Co by było, gdyby Jezus urodził się w 2016 roku? Jego narodzinom towarzyszyłoby mnóstwo zdjęć. Selfie, "słit fotki" i dziubki. Modnie ubrani trzej królowie przyjechaliby na sebway'u. W feszynowych okularkach, sweterkach i pudłach z podarunkami. Maryja zamiast nabożnej sukni miałaby niebieski sweterek i legginsy. W ręce obowiązkowo kawka! A Józef? Oczywiście ze smartfonem i w kultowej, jeansowej koszuli. Pastuszek słucha muzyki na swoim iPadzie.

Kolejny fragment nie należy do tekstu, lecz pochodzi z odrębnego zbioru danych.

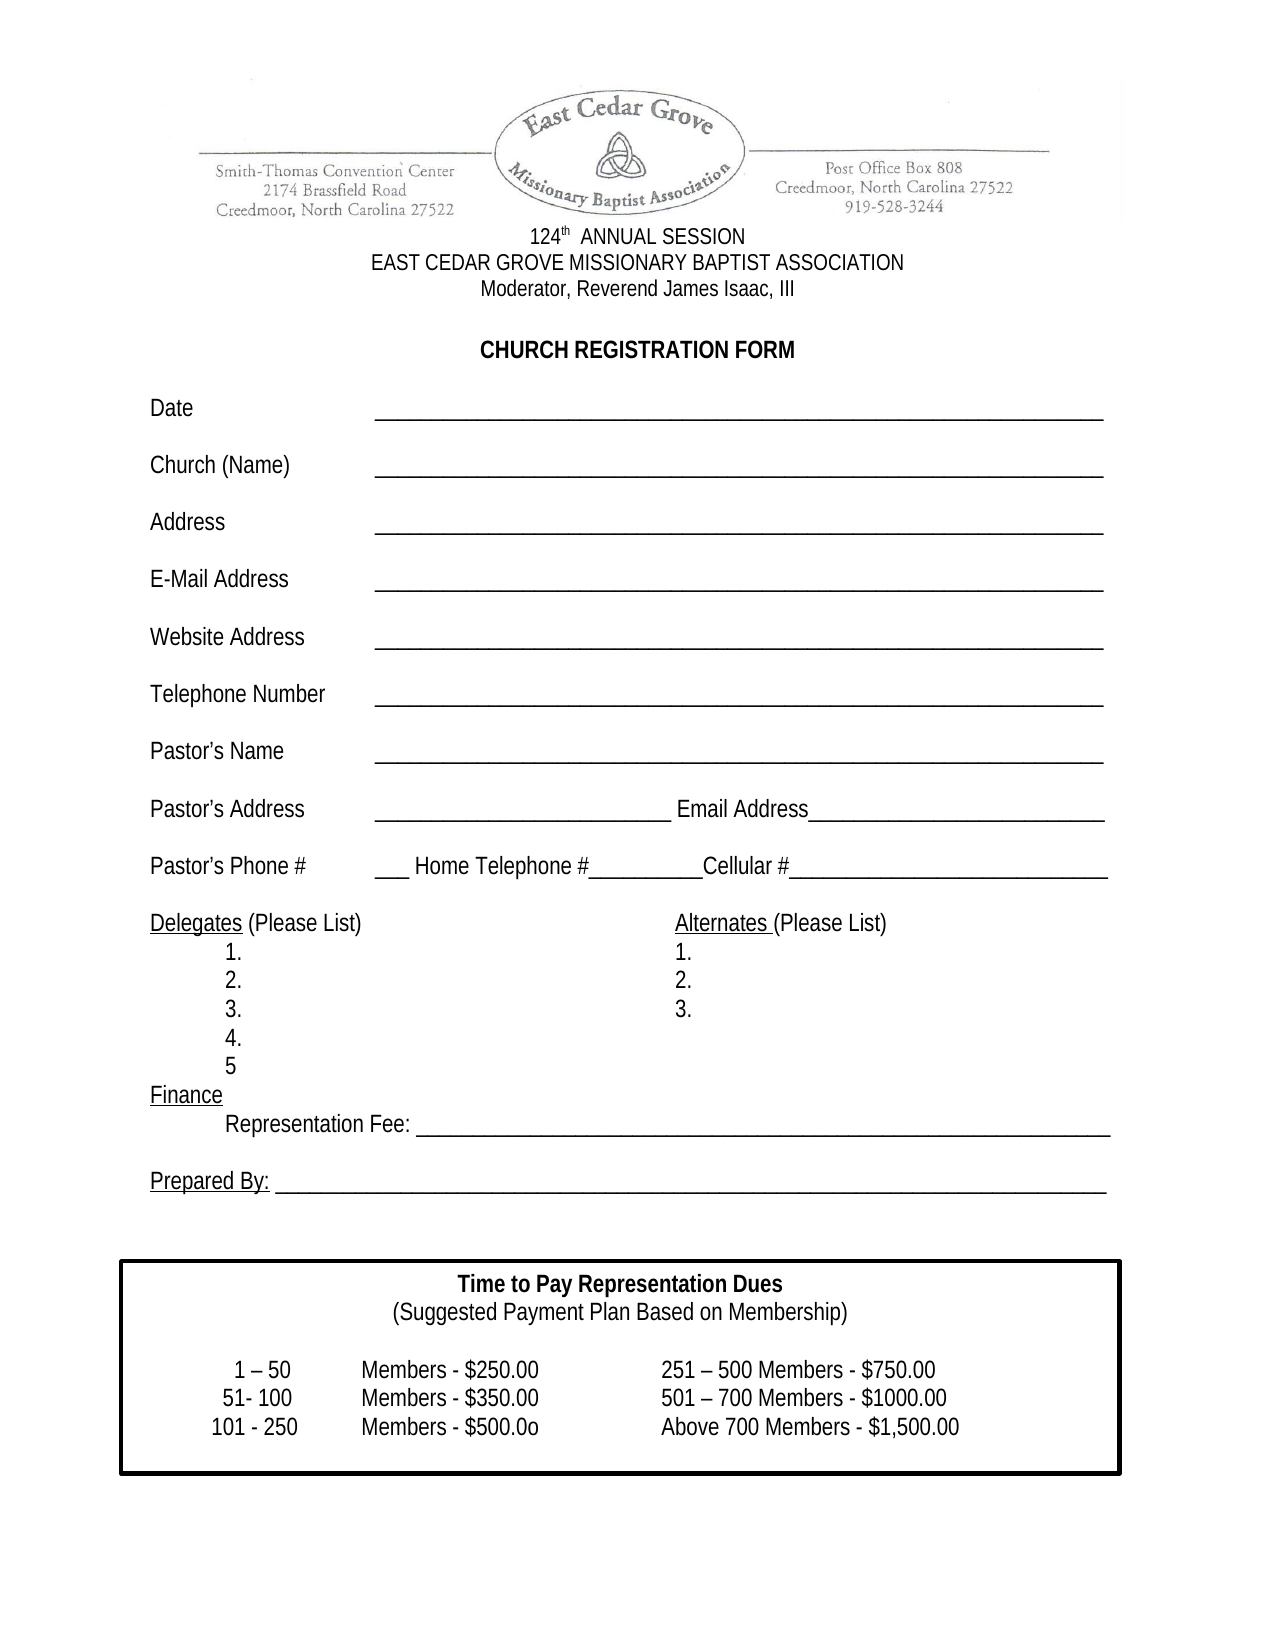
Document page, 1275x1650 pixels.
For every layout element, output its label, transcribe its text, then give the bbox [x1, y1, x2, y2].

text Moderator, Reverend James Isaac, III [150, 275, 1125, 302]
text 1. 1. [150, 937, 1125, 965]
text 2. 2. [150, 965, 1125, 994]
text Delegates (Please List) Alternates (Please List) [150, 908, 1125, 937]
text 124th ANNUAL SESSION [150, 223, 1125, 249]
text Pastor’s Phone # ___ Home Telephone #__________Cellular #____________________________ [150, 851, 1125, 879]
text Date ________________________________________________________________ [150, 392, 1125, 421]
text CHURCH REGISTRATION FORM [150, 335, 1125, 364]
text 3. 3. [150, 994, 1125, 1023]
text 4. [150, 1023, 1125, 1051]
text Pastor’s Address __________________________ Email Address__________________________ [150, 793, 1125, 822]
text Address ________________________________________________________________ [150, 507, 1125, 536]
text EAST CEDAR GROVE MISSIONARY BAPTIST ASSOCIATION [150, 249, 1125, 275]
text Telephone Number ________________________________________________________________ [150, 679, 1125, 708]
text Finance [150, 1080, 1125, 1109]
text Prepared By: _________________________________________________________________________ [150, 1166, 1125, 1194]
text Pastor’s Name ________________________________________________________________ [150, 736, 1125, 765]
text Website Address ________________________________________________________________ [150, 622, 1125, 650]
text E-Mail Address ________________________________________________________________ [150, 564, 1125, 593]
text Church (Name) ________________________________________________________________ [150, 450, 1125, 478]
picture [150, 75, 1125, 223]
text Representation Fee: _____________________________________________________________ [150, 1109, 1125, 1137]
text 5 [150, 1051, 1125, 1080]
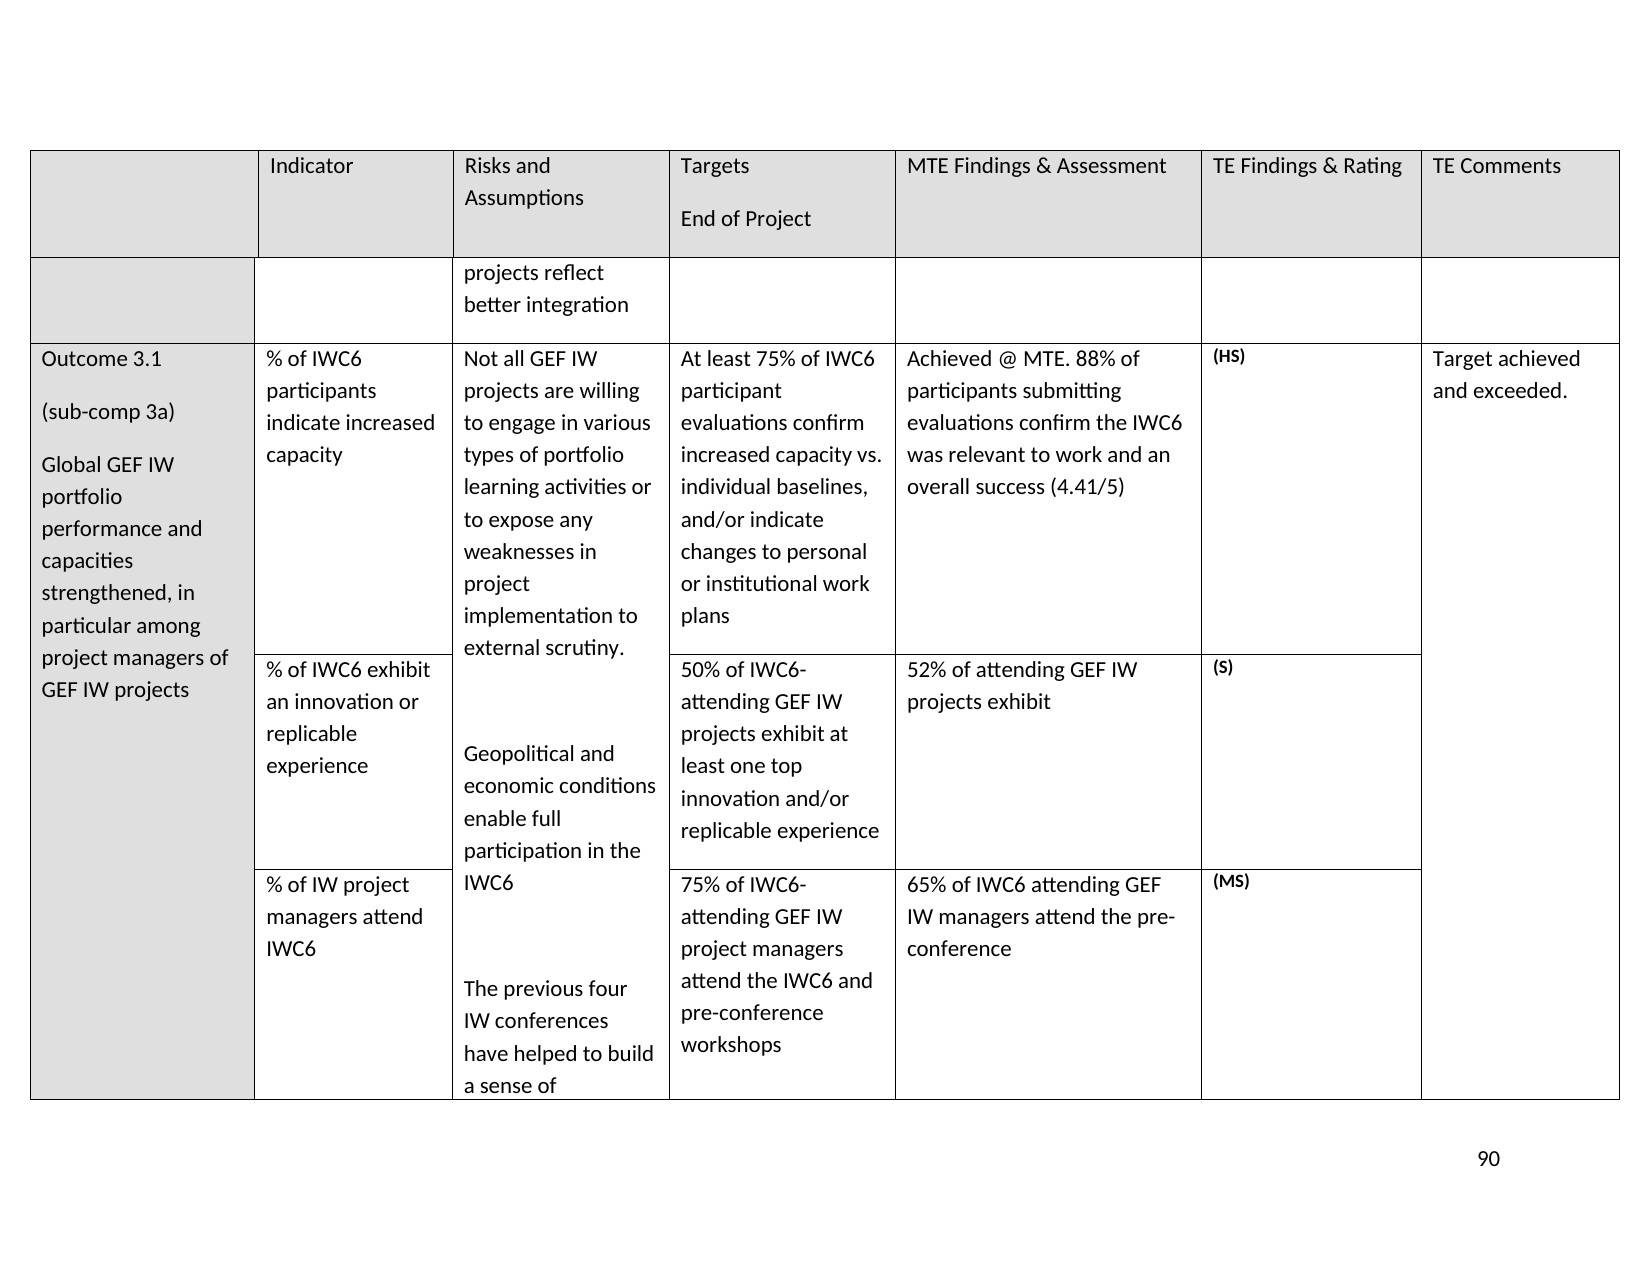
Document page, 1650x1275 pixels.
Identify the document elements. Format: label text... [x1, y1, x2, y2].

table_header Risks and Assumptions [454, 151, 669, 257]
table_cell % of IWC6 participants indicate increased capacity [255, 344, 452, 654]
table_cell % of IW project managers attend IWC6 [255, 870, 452, 1099]
table_cell At least 75% of IWC6 participant evaluations confirm increased capacity vs. individual baselines, and/or indicate changes to personal or institutional work plans [670, 344, 895, 654]
table_header Indicator [259, 151, 453, 257]
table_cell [255, 258, 452, 343]
table_header MTE Findings & Assessment [896, 151, 1201, 257]
table_cell 52% of attending GEF IW projects exhibit [896, 655, 1201, 869]
table_cell Achieved @ MTE. 88% of participants submitting evaluations confirm the IWC6 was relevant to work and an overall success (4.41/5) [896, 344, 1201, 654]
table_cell Not all GEF IW projects are willing to engage in various types of portfolio learning activities or to expose any weaknesses in project implementation to external scrutiny. Geopolitical and economic conditions enable full participation in the IWC6 The previous four IW conferences have helped to build a sense of community and trust among all IW projects. [453, 344, 669, 1099]
table_header TE Findings & Rating [1202, 151, 1421, 257]
table_header TE Comments [1422, 151, 1619, 257]
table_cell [670, 870, 895, 1099]
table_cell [896, 870, 1201, 1099]
table_cell % of IWC6 exhibit an innovation or replicable experience [255, 655, 452, 869]
table_cell (S) [1202, 655, 1421, 869]
table_cell Outcome 3.1 (sub-comp 3a) Global GEF IW portfolio performance and capacities strengthened, in particular among project managers of GEF IW projects [31, 344, 254, 1099]
table_cell (MS) [1202, 870, 1421, 1099]
table_header [31, 151, 258, 257]
table_cell Target achieved and exceeded. [1422, 344, 1619, 1099]
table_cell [670, 258, 895, 343]
table_cell (HS) [1202, 344, 1421, 654]
table_cell 50% of IWC6-attending GEF IW projects exhibit at least one top innovation and/or replicable experience [670, 655, 895, 869]
table_header Targets End of Project [670, 151, 895, 257]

Nawet krowy dają ekologiczne mleko i jedzą siano bez glutenu.
Materiał, chociaż na pierwszy rzut oka wydaje się zabawny, jest raczej świadomą ironią i świetnym obrazem XXI wieku. Ważne wydarzenia celebrujemy robiąc zdjęcia i zamieszczając je w sieci. Moda zdominowała nasze życie. Jedzenie musi być ekologiczne i bez glutenu. Co z tego, że rodzi się dziecko? Najważniejsze przecież są selfie, kawa i stylowy strój.
Co powiesz na TAKIE Boże Narodzenie?